[Required work] Return all of the lines below word for word, leaving out the pictures.

[Stored data]
────────────────
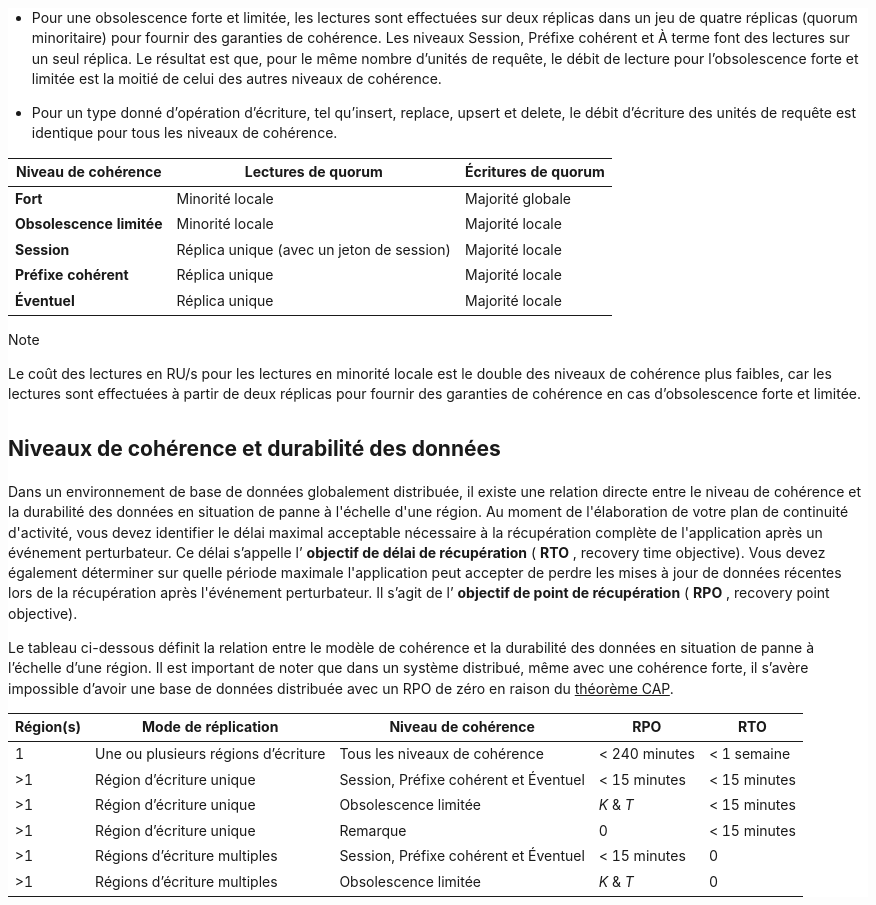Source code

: - Pour une obsolescence forte et limitée, les lectures sont effectuées sur deux réplicas dans un jeu de quatre réplicas (quorum minoritaire) pour fournir des garanties de cohérence. Les niveaux Session, Préfixe cohérent et À terme font des lectures sur un seul réplica. Le résultat est que, pour le même nombre d’unités de requête, le débit de lecture pour l’obsolescence forte et limitée est la moitié de celui des autres niveaux de cohérence.

- Pour un type donné d’opération d’écriture, tel qu’insert, replace, upsert et delete, le débit d’écriture des unités de requête est identique pour tous les niveaux de cohérence.

|**Niveau de cohérence**|**Lectures de quorum**|**Écritures de quorum**|
|--|--|--|
|**Fort**|Minorité locale|Majorité globale|
|**Obsolescence limitée**|Minorité locale|Majorité locale|
|**Session**|Réplica unique (avec un jeton de session)|Majorité locale|
|**Préfixe cohérent**|Réplica unique|Majorité locale|
|**Éventuel**|Réplica unique|Majorité locale|

> [!NOTE]
> Le coût des lectures en RU/s pour les lectures en minorité locale est le double des niveaux de cohérence plus faibles, car les lectures sont effectuées à partir de deux réplicas pour fournir des garanties de cohérence en cas d’obsolescence forte et limitée.

## <a name="consistency-levels-and-data-durability"></a><a id="rto"></a>Niveaux de cohérence et durabilité des données

Dans un environnement de base de données globalement distribuée, il existe une relation directe entre le niveau de cohérence et la durabilité des données en situation de panne à l'échelle d'une région. Au moment de l'élaboration de votre plan de continuité d'activité, vous devez identifier le délai maximal acceptable nécessaire à la récupération complète de l'application après un événement perturbateur. Ce délai s’appelle l’ **objectif de délai de récupération** ( **RTO** , recovery time objective). Vous devez également déterminer sur quelle période maximale l'application peut accepter de perdre les mises à jour de données récentes lors de la récupération après l'événement perturbateur. Il s’agit de l’ **objectif de point de récupération** ( **RPO** , recovery point objective).

Le tableau ci-dessous définit la relation entre le modèle de cohérence et la durabilité des données en situation de panne à l’échelle d’une région. Il est important de noter que dans un système distribué, même avec une cohérence forte, il s’avère impossible d’avoir une base de données distribuée avec un RPO de zéro en raison du [théorème CAP](https://en.wikipedia.org/wiki/CAP_theorem).

|**Région(s)**|**Mode de réplication**|**Niveau de cohérence**|**RPO**|**RTO**|
|---------|---------|---------|---------|---------|
|1|Une ou plusieurs régions d’écriture|Tous les niveaux de cohérence|< 240 minutes|< 1 semaine|
|>1|Région d’écriture unique|Session, Préfixe cohérent et Éventuel|< 15 minutes|< 15 minutes|
|>1|Région d’écriture unique|Obsolescence limitée|*K* & *T*|< 15 minutes|
|>1|Région d’écriture unique|Remarque|0|< 15 minutes|
|>1|Régions d’écriture multiples|Session, Préfixe cohérent et Éventuel|< 15 minutes|0|
|>1|Régions d’écriture multiples|Obsolescence limitée|*K* & *T*|0|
────────────────
[Exercise response]
Source code

: - Pour une obsolescence forte et limitée, les lectures sont effectuées sur deux réplicas dans un jeu de quatre réplicas (quorum minoritaire) pour fournir des garanties de cohérence. Les niveaux Session, Préfixe cohérent et À terme font des lectures sur un seul réplica. Le résultat est que, pour le même nombre d’unités de requête, le débit de lecture pour l’obsolescence forte et limitée est la moitié de celui des autres niveaux de cohérence.

- Pour un type donné d’opération d’écriture, tel qu’insert, replace, upsert et delete, le débit d’écriture des unités de requête est identique pour tous les niveaux de cohérence.

|**Niveau de cohérence**|**Lectures de quorum**|**Écritures de quorum**|
|--|--|--|
|**Fort**|Minorité locale|Majorité globale|
|**Obsolescence limitée**|Minorité locale|Majorité locale|
|**Session**|Réplica unique (avec un jeton de session)|Majorité locale|
|**Préfixe cohérent**|Réplica unique|Majorité locale|
|**Éventuel**|Réplica unique|Majorité locale|

> [!NOTE]
> Le coût des lectures en RU/s pour les lectures en minorité locale est le double des niveaux de cohérence plus faibles, car les lectures sont effectuées à partir de deux réplicas pour fournir des garanties de cohérence en cas d’obsolescence forte et limitée.

## <a name="consistency-levels-and-data-durability"></a><a id="rto"></a>Niveaux de cohérence et durabilité des données

Dans un environnement de base de données globalement distribuée, il existe une relation directe entre le niveau de cohérence et la durabilité des données en situation de panne à l'échelle d'une région. Au moment de l'élaboration de votre plan de continuité d'activité, vous devez identifier le délai maximal acceptable nécessaire à la récupération complète de l'application après un événement perturbateur. Ce délai s’appelle l’ **objectif de délai de récupération** ( **RTO** , recovery time objective). Vous devez également déterminer sur quelle période maximale l'application peut accepter de perdre les mises à jour de données récentes lors de la récupération après l'événement perturbateur. Il s’agit de l’ **objectif de point de récupération** ( **RPO** , recovery point objective).

Le tableau ci-dessous définit la relation entre le modèle de cohérence et la durabilité des données en situation de panne à l’échelle d’une région. Il est important de noter que dans un système distribué, même avec une cohérence forte, il s’avère impossible d’avoir une base de données distribuée avec un RPO de zéro en raison du [théorème CAP](https://en.wikipedia.org/wiki/CAP_theorem).

|**Région(s)**|**Mode de réplication**|**Niveau de cohérence**|**RPO**|**RTO**|
|---------|---------|---------|---------|---------|
|1|Une ou plusieurs régions d’écriture|Tous les niveaux de cohérence|< 240 minutes|< 1 semaine|
|>1|Région d’écriture unique|Session, Préfixe cohérent et Éventuel|< 15 minutes|< 15 minutes|
|>1|Région d’écriture unique|Obsolescence limitée|*K* & *T*|< 15 minutes|
|>1|Région d’écriture unique|Remarque|0|< 15 minutes|
|>1|Régions d’écriture multiples|Session, Préfixe cohérent et Éventuel|< 15 minutes|0|
|>1|Régions d’écriture multiples|Obsolescence limitée|*K* & *T*|0|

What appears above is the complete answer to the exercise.